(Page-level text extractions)
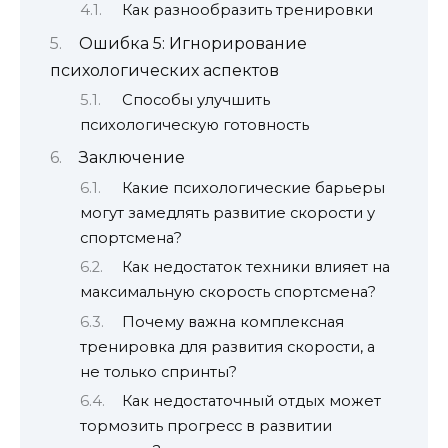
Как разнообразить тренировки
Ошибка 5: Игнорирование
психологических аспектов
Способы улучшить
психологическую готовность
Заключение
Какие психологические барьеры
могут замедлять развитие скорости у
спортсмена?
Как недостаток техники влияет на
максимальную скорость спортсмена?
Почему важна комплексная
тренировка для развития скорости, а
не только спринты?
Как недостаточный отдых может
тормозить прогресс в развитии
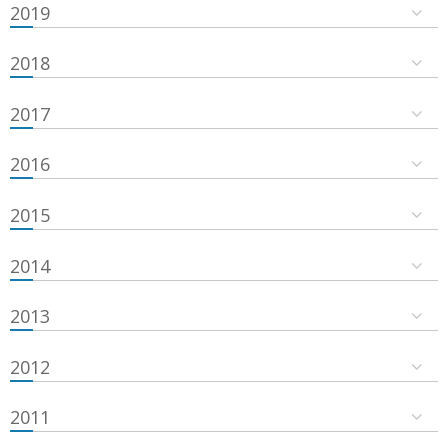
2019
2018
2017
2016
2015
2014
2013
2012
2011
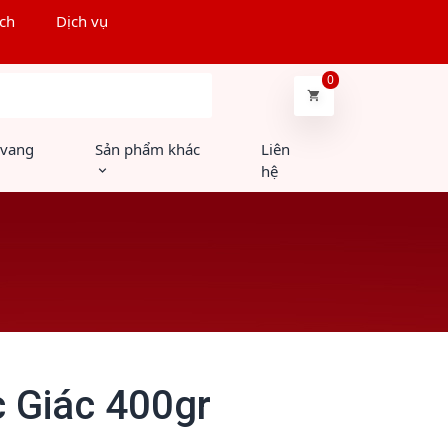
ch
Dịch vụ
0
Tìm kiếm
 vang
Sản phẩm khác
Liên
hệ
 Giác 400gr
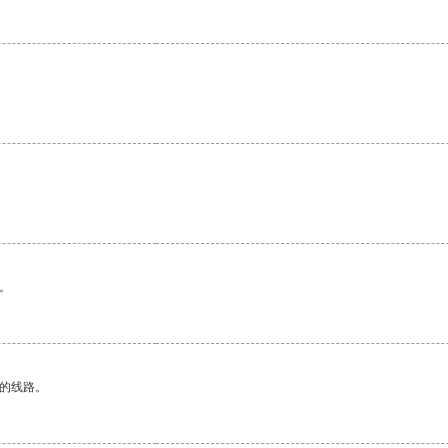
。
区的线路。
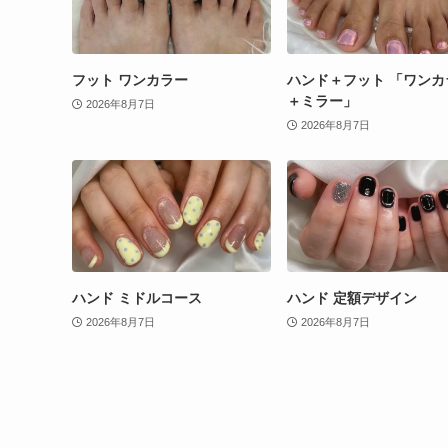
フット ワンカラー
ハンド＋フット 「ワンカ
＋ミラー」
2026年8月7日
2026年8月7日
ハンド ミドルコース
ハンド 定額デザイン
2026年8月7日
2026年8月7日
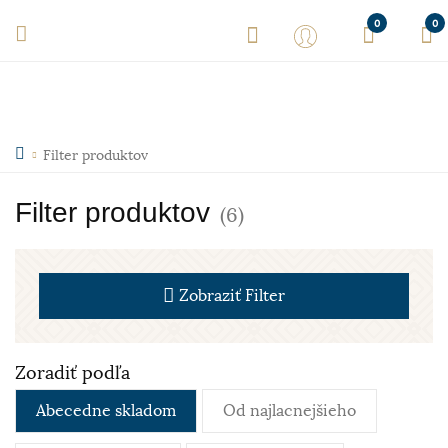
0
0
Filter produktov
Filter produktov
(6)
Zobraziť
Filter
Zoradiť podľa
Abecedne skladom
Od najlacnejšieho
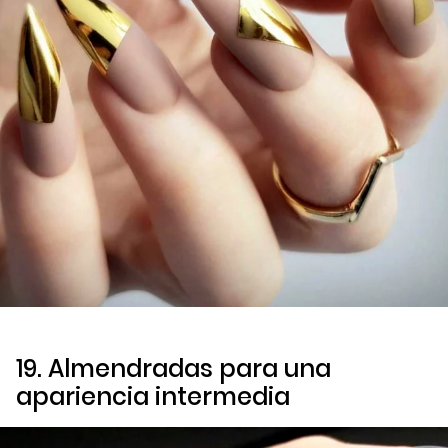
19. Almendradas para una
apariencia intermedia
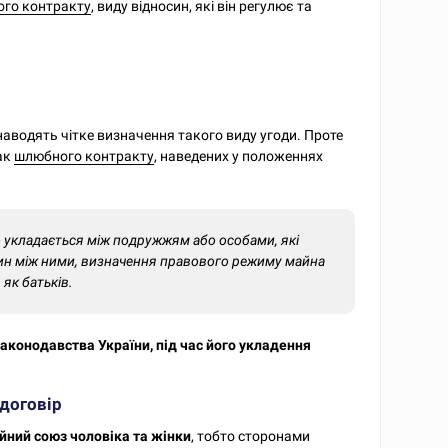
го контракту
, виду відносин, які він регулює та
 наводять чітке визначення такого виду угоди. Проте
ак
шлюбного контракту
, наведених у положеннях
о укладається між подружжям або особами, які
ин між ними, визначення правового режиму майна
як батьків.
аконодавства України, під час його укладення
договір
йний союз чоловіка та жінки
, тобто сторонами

### Problem to work on
An answer containing only the lines from the one holding "ハンド＋フット 「ワンカ" through the close of the entries above, reproduced exactly and stripped of pictures, is expected.

### Response to the task
ハンド＋フット 「ワンカ
＋ミラー」
2026年8月7日
2026年8月7日
ハンド ミドルコース
ハンド 定額デザイン
2026年8月7日
2026年8月7日
0
0
Filter produktov
Filter produktov
(6)
Zobraziť
Filter
Zoradiť podľa
Abecedne skladom
Od najlacnejšieho
19. Almendradas para una
apariencia intermedia
го контракту
, виду відносин, які він регулює та
 наводять чітке визначення такого виду угоди. Проте
ак
шлюбного контракту
, наведених у положеннях
о укладається між подружжям або особами, які
ин між ними, визначення правового режиму майна
як батьків.
аконодавства України, під час його укладення
договір
йний союз чоловіка та жінки
, тобто сторонами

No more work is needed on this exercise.